# Eliquid shops Faerie Glen or surrounding



## kyle_redbull (19/3/16)

Hi all please could you advise where there is a vapour store or Eliquid suppliers around Faerie Glen or surrounding? 

Sent from my LG-D855 using Tapatalk


----------



## kyle_redbull (19/3/16)

Or Menlyn 

Sent from my LG-D855 using Tapatalk


----------



## kyle_redbull (19/3/16)

I know someone mentioned moreletta Park or somewhere 

Sent from my LG-D855 using Tapatalk


----------



## valdero (19/3/16)

Eciggies perhaps


----------



## kyle_redbull (19/3/16)

They closed at 12 on Saturday and don't open on Sundays help please 

Sent from my LG-D855 using Tapatalk


----------



## Rossouw (19/3/16)

Try the vapery, I think they have agents in Arcade Empire and Rossouw street

Reactions: Like 1


----------



## GerharddP (19/3/16)

Rossouw said:


> Try the vapery, I think they have agents in Arcade Empire and Rossouw street


True that

Reactions: Like 1


----------



## Schnappie (19/3/16)

I have the same delimma here in Faerie Glen hoping for a walk in shop to open. Closest is definitely Eciggies in Moreleta or Vapers Corner in Wilgers but you have to buy online and arrange to collect. The Nobel Tobacconist in new area of menlyn shopping centre does stock eliquids and ecigs but at a premium

Reactions: Agree 1


----------



## Fogmachine (19/3/16)

Fog Machine is in Faerie Glen. We are an online store with DIY and e-liquid. I am away for the weekend but could help on Monday morning.
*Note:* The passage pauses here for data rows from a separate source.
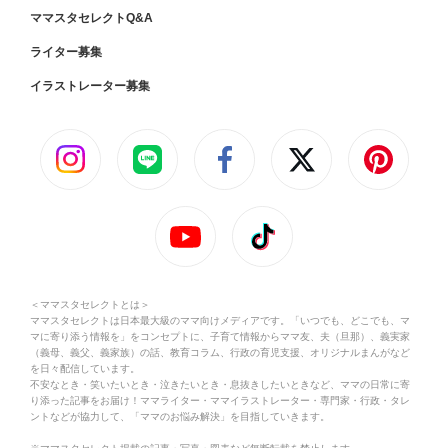
ママスタセレクトQ&A
ライター募集
イラストレーター募集
＜ママスタセレクトとは＞
ママスタセレクトは日本最大級のママ向けメディアです。「いつでも、どこでも、マ
マに寄り添う情報を」をコンセプトに、子育て情報からママ友、夫（旦那）、義実家
（義母、義父、義家族）の話、教育コラム、行政の育児支援、オリジナルまんがなど
を日々配信しています。
不安なとき・笑いたいとき・泣きたいとき・息抜きしたいときなど、ママの日常に寄
り添った記事をお届け！ママライター・ママイラストレーター・専門家・行政・タレ
ントなどが協力して、「ママのお悩み解決」を目指していきます。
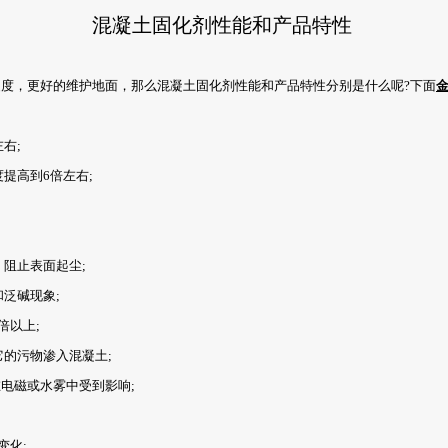
混凝土固化剂性能和产品特性
度，更好的维护地面，那么混凝土固化剂性能和产品特性分别是什么呢?下面
右;
提高到6倍左右;
阻止表面起尘;
泛碱现象;
倍以上;
的污物渗入混凝土;
电磁或水雾中受到影响;
变化;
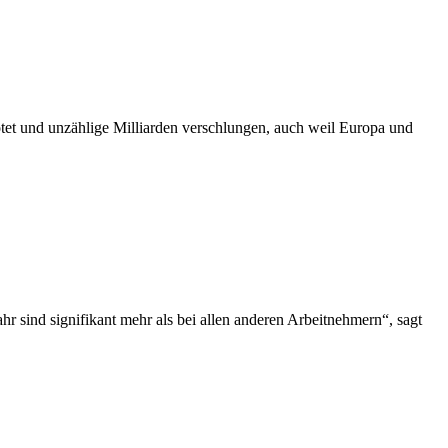
tet und unzählige Milliarden verschlungen, auch weil Europa und
r sind signifikant mehr als bei allen anderen Arbeitnehmern“, sagt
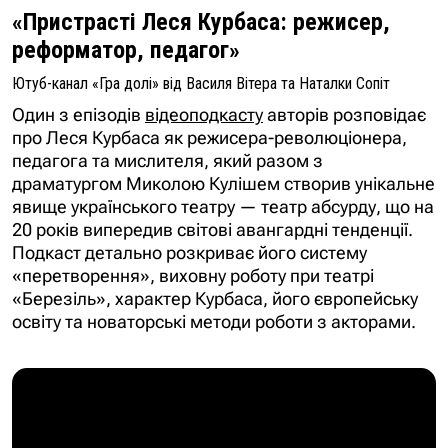
«Пристрасті Леся Курбаса: режисер,
реформатор, педагог»
Ютуб-канал «Гра долі» від Василя Вітера та Наталки Сопіт
Один з епізодів
відеоподкасту
авторів розповідає
про Леся Курбаса як режисера-революціонера,
педагога та мислителя, який разом з
драматургом Миколою Кулішем створив унікальне
явище українського театру — театр абсурду, що на
20 років випередив світові авангардні тенденції.
Подкаст детально розкриває його систему
«перетворення», виховну роботу при театрі
«Березіль», характер Курбаса, його європейську
освіту та новаторські методи роботи з акторами.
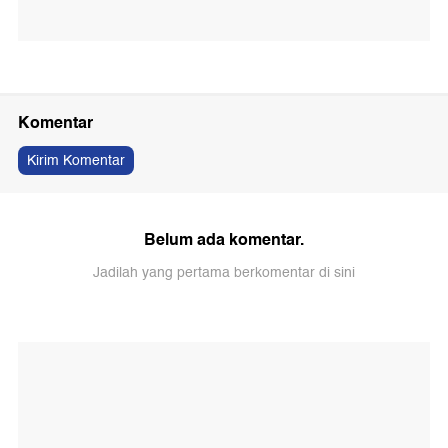
Komentar
Kirim Komentar
Belum ada komentar.
Jadilah yang pertama berkomentar di sini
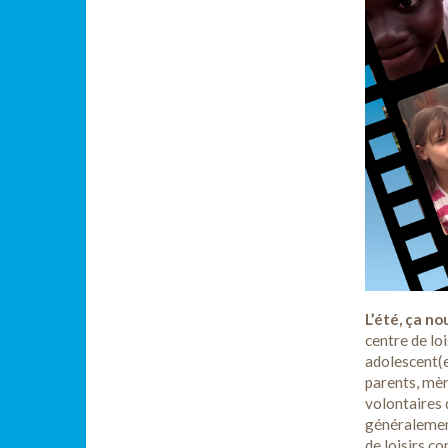
L’été, ça no
centre de lo
adolescent(e
parents, mèr
volontaires d
généralement
de loisirs co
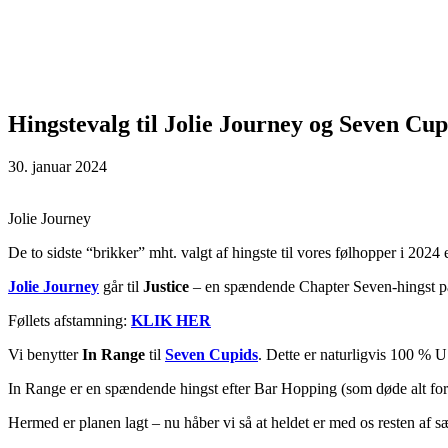
Hingstevalg til Jolie Journey og Seven Cup
30. januar 2024
Jolie Journey
De to sidste “brikker” mht. valgt af hingste til vores følhopper i 2024 
Jolie Journey
går til
Justice
– en spændende Chapter Seven-hingst på 
Føllets afstamning:
KLIK HER
Vi benytter
In Range
til
Seven Cupids
. Dette er naturligvis 100 %
In Range er en spændende hingst efter Bar Hopping (som døde alt for ti
Hermed er planen lagt – nu håber vi så at heldet er med os resten af s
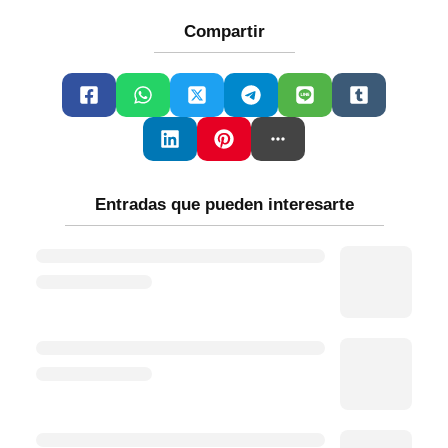
Compartir
Entradas que pueden interesarte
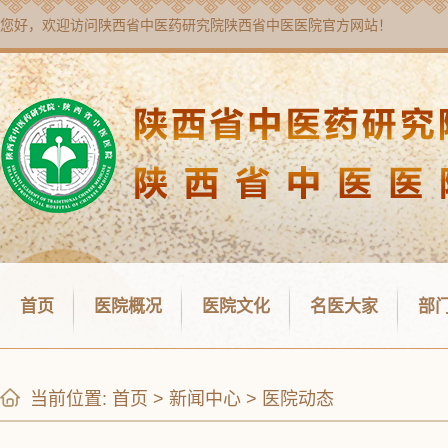
您好，欢迎访问
陕西省中医药研究院陕西省中医医院
官方网站！
首页
医院概况
医院文化
名医大家
部
当前位置:
首页
>
新闻中心
>
医院动态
Sent from my iPhone using Tapatalk


----------



## Silver (19/3/16)

Thread moved to the "Who has stock" subforum
So that vendors can reply directly here if they choose to.

@kyle_redbull , perhaps check with some of the vendors that may have branches or agents in the area you are looking for.

Reactions: Like 1


----------



## vaporbud77 (20/3/16)

Hey man maybe try @Mike in queenswood I'm sure he'll be willing to help you 

Sent from my SM-N910F using Tapatalk

Reactions: Like 1


----------